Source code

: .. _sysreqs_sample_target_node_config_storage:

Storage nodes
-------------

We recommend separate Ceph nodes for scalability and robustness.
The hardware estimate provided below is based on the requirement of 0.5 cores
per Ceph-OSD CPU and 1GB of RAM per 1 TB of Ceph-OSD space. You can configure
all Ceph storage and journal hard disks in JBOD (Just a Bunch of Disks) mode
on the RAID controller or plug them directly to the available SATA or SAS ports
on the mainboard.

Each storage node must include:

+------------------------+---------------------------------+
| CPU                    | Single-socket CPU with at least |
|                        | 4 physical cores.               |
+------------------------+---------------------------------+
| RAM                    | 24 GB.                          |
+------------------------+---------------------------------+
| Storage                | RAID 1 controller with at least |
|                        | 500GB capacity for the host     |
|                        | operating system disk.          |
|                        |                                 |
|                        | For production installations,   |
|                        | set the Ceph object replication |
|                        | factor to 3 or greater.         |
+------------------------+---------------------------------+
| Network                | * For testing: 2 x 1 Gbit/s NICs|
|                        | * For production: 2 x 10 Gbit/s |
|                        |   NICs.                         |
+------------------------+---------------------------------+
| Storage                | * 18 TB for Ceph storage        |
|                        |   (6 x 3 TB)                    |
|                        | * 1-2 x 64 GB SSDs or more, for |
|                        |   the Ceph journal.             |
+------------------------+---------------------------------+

● ● ●

What you are asked to do
All of the records should be transcribed exactly, with nothing left out.

Exercise output
Source code

: .. _sysreqs_sample_target_node_config_storage:

Storage nodes
-------------

We recommend separate Ceph nodes for scalability and robustness.
The hardware estimate provided below is based on the requirement of 0.5 cores
per Ceph-OSD CPU and 1GB of RAM per 1 TB of Ceph-OSD space. You can configure
all Ceph storage and journal hard disks in JBOD (Just a Bunch of Disks) mode
on the RAID controller or plug them directly to the available SATA or SAS ports
on the mainboard.

Each storage node must include:

+------------------------+---------------------------------+
| CPU                    | Single-socket CPU with at least |
|                        | 4 physical cores.               |
+------------------------+---------------------------------+
| RAM                    | 24 GB.                          |
+------------------------+---------------------------------+
| Storage                | RAID 1 controller with at least |
|                        | 500GB capacity for the host     |
|                        | operating system disk.          |
|                        |                                 |
|                        | For production installations,   |
|                        | set the Ceph object replication |
|                        | factor to 3 or greater.         |
+------------------------+---------------------------------+
| Network                | * For testing: 2 x 1 Gbit/s NICs|
|                        | * For production: 2 x 10 Gbit/s |
|                        |   NICs.                         |
+------------------------+---------------------------------+
| Storage                | * 18 TB for Ceph storage        |
|                        |   (6 x 3 TB)                    |
|                        | * 1-2 x 64 GB SSDs or more, for |
|                        |   the Ceph journal.             |
+------------------------+---------------------------------+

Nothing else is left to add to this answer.